Text for analysis:

Segment Open

White Box Testing on the other hand allows for far more testing of not just the application functionality but about the architecture and code structure. While it becomes easier to hone in on more problem areas of the app, there is far more expected in reviewing how the apps and APIs work together.
In all cases, the more test cases you can perform to get more coverage takes more time. More time costs more money. Automation can only go so far; the more complex the application is and the less access you give to the pentester means it takes more time to test the attack surface of your apps and APIs properly.

Confidence in what is tested is key here though. This is where standards and methodologies for penetration testing can help.
Are There Any Standards Or Methodologies For Penetration Testing?
There are several standards and methodologies that have been developed specifically for penetration testing. Unfortunately, most of them are focused on network penetration testing.
NIST publishes SP 800-115, the Technical Guide to Information Security Testing and Assessment (TG-ISA). The PCI Security Standards Council publishes the PCI Penetration Guide. And the Penetration Testing Execution Standard (PTES) exists to offer an in-depth and comprehensive set of guidelines that cover the entire life cycle of a penetration test.
Yet none of these do a great job of clearly articulating how to cover an application security assessment end to end. And this is where OWASP comes in.

OWASP Testing Guides
The Open Web Application Security Project (OWASP) is a widespread open source project providing security guidelines for application development and testing. They have several guides on everything from setting up secure coding best practices to penetration testing methodologies.
I’ve discussed how to use OWASP guidance to build your own testing blueprint before. But let me zone in on a few things that can help you understand the time needed to complete a pentest engagement properly and how it affects the cost.

OWASP Top 10 and OWASP API Security Top 10
The OWASP Top 10 and OWASP API Security Top 10 are two of the most well-known lists that show what a security team should be testing during penetration tests. Both help to represent the current state of affairs with application security threats.
These lists are standard documents aimed at increasing awareness of prevailing security issues in web applications among developers, companies, and the software industry in general. While they offer general risk categories, at best, it helps define about 50 good application security practices (sometimes called controls) that you can test for. But they don’t define individual test cases that can be easily measured.
This is where things like the OWASP Web Security Testing Guide and the OWASP Application Security Verification Standard come into play.
OWASP Web Security Testing Guide
The OWASP Web Security Testing Guide (WSTG) defines a wide range of tests to use as part of a web penetration testing process. It covers areas such as authentication, session management, input validation, error handling, and logging. There are over 100 individual tests defined in the WSTG checklist that should be conducted during any engagement. Many of these can be automated; those that can’t take real time and effort to execute properly.
OWASP Application Security Verification Standard
The OWASP Application Security Verification Standard (ASVS) offers a comprehensive set of security tests that should be performed when testing the security of web applications as well. This standard covers areas such as authentication, access control, data validation, and secure coding. That means there is some overlap with WSTG. But the ASVS approach differs.
The primary aim of ASVS is to normalize the range in the coverage and level of rigor available in the market when performing Web application security verification using a commercially-workable open standard.
At the bare minimum, I believe that during any given Black Box pentest, you should ensure the 130 controls defined in ASVS Level 1 are tested. In other words, testing for just the OWASP Top 10 isn’t enough.

Segment Closed

Records provided:
Segment Open

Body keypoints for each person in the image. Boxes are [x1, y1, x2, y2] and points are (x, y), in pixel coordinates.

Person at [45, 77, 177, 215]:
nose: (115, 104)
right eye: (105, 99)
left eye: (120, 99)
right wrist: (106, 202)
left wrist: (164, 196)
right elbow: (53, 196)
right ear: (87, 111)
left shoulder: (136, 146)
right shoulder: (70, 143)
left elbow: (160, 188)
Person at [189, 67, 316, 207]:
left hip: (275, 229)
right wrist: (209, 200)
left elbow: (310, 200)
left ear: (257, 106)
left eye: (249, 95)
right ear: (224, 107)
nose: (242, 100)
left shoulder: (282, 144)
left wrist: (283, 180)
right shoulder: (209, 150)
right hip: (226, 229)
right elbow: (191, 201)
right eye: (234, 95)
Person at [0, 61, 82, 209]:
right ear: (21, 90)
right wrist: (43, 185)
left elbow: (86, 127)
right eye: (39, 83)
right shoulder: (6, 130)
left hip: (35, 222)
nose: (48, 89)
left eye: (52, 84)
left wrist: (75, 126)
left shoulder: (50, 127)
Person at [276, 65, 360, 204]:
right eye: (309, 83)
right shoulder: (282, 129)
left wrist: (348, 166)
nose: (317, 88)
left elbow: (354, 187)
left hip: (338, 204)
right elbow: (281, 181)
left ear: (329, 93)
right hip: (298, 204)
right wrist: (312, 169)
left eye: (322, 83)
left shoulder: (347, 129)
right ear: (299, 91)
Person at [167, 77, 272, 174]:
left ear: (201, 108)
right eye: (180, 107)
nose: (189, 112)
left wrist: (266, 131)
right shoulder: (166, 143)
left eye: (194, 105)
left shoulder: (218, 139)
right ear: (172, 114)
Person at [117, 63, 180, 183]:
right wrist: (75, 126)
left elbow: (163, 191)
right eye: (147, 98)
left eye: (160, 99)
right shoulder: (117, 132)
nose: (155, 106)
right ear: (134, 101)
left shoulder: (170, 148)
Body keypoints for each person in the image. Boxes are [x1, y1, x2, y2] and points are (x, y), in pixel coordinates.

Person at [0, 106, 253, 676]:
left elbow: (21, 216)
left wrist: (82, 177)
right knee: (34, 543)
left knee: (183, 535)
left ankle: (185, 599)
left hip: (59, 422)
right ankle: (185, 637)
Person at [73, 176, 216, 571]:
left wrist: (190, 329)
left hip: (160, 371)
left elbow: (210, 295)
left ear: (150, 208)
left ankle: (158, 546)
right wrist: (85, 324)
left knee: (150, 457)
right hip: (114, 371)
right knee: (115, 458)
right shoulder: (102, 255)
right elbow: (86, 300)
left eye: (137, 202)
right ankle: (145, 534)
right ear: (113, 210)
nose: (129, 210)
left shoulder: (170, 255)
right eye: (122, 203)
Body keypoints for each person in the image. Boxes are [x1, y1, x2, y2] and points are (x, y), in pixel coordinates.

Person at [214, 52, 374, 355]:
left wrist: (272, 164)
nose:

Segment Closed
Segment Open

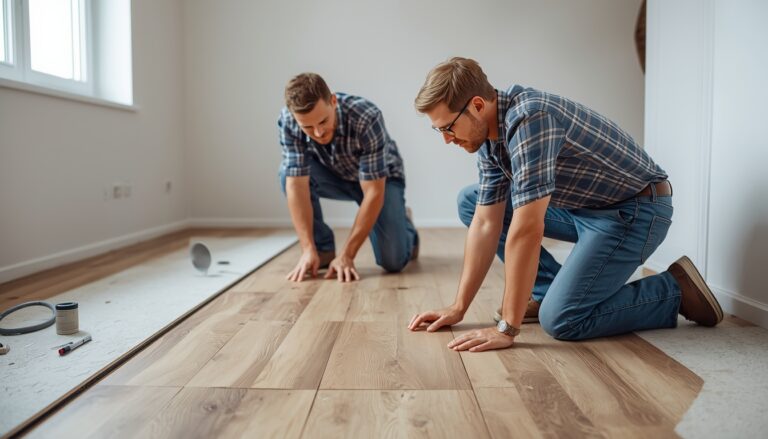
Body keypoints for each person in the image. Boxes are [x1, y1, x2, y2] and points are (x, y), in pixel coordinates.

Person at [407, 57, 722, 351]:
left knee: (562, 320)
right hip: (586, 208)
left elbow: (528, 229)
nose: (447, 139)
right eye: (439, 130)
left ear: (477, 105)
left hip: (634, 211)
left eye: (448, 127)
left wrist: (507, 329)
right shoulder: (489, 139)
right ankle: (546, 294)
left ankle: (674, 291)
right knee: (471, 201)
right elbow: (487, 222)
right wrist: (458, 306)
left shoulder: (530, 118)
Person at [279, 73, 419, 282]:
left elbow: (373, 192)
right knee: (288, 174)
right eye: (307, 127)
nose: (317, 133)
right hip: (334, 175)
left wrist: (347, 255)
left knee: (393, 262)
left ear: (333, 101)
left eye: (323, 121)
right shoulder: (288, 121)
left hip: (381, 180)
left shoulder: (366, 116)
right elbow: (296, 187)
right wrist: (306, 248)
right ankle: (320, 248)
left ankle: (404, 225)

Segment Closed

What this exercise asks:
1/ In one to three sentences, explain why the penetration testing text says the OWASP Top 10 and OWASP API Security Top 10 are not enough to measure a pentest.
2/ Continue the text on penetration testing from its last sentence.

Answers for the tasks:
1/ These lists offer only general risk categories. At best they help define about 50 good application security practices, or controls, to test for. They don't define individual test cases that can be easily measured.

2/
If your team has been given appropriate access for White Box Testing to review architecture, configuration, and code, you should strive to verify the 260 controls defined in ASVS Level 2. If you want a great ASVS checklist for audits consider checking this out.
The True Cost of an Application Security PenTest
OK, so let’s get back to the premise of this article. Remember that whole peanuts and monkey thing?
Ya, that.

Why did the CTO get a huge swath of quotes ranging from $1,000 to over $10,000? I’ll bet it comes down to what the firms thought a “pentest” represented. Their experience. And their understanding of the scope of work.
Remember, the objective of penetration testing is to identify vulnerabilities and to determine the exploitability of these vulnerabilities and their impact on your organization. To know the actual security risks and allow stakeholders to get a suitable risk assessment of what is exposed.
That objective is nullified if all you get is a report of useless findings that have no material impact on the real security of the application. Or worse yet, a clean report with no findings simply because the pen testing tools can’t assess the real security risks in the code and configuration.
When thinking of the true costs of a valuable pentest, I have a few questions I want you to ask yourself and your pentesting partner…
How Long Should A Pentest Take To Complete?
Depending on the number of applications, web pages, and API endpoints you have, along with the complexity of the application’s business logic, think about how much effort has to go into properly completing each test case.
Considering the combination of WSTG and ASVS controls, you could have hundreds of test cases to run. Even if half of them can be automated, there will still be hundreds that cannot. And some of those can take significant time to properly execute, review, and document. The more endpoints you have to test, the more time it will take to properly get the coverage and confidence you really need.

This is why timeboxed end-to-end pentests are difficult to estimate and why it’s usually better to focus on a specific area or feature when you first begin adding pentesting to your application security assessments. Instead of testing everything, focus on the attack surface with the most impact… usually the APIs that handle all the data and business logic.
It’s like that adage goes… the only way to eat an elephant is one bite at a time. In other words, while it may seem daunting, overwhelming, and even impossible… it can be accomplished gradually by taking on just a little at a time. You learn. You remediate and improve. And then you move on.

This then leads to the next question to ask…
How Often Should Pentests Be Performed?
You may hear that pentests should be done annually. If you follow my recommendations of scoping the effort into smaller engagements, that doesn’t make sense. You really should be considering continuous penetration testing or, at the very least, frequent testing in different areas.
However, if you decide to test everything all at once, I still don’t think yearly is appropriate.

The pentest report you receive as part of the engagement is a point-in-time reference to the security state of the areas under test. The day after the information is presented things may change. You will remediate issues in some areas. You may add new features to others. And as applications age, they become more brittle as time passes and the threat landscape changes.
As such, you need to consider the frequency of your engagements. With the typical meantime-to-remediation (MTTR) of reported vulnerabilities as part of responsible disclosure being 90 days, that seems like a good place to start.
That means at least quarterly. It should be even more frequent if you are part of a more agile team.
As your security maturity within your organization improves, you start to see the value of continuous security testing and maybe even the introduction of an application red team.
Conclusion
I hope I’ve been able to give you a glimpse into the API penetration testing pricing dilemma.
You will find firms out there willing to charge peanuts. You have to wonder though… who are the monkeys doing the work?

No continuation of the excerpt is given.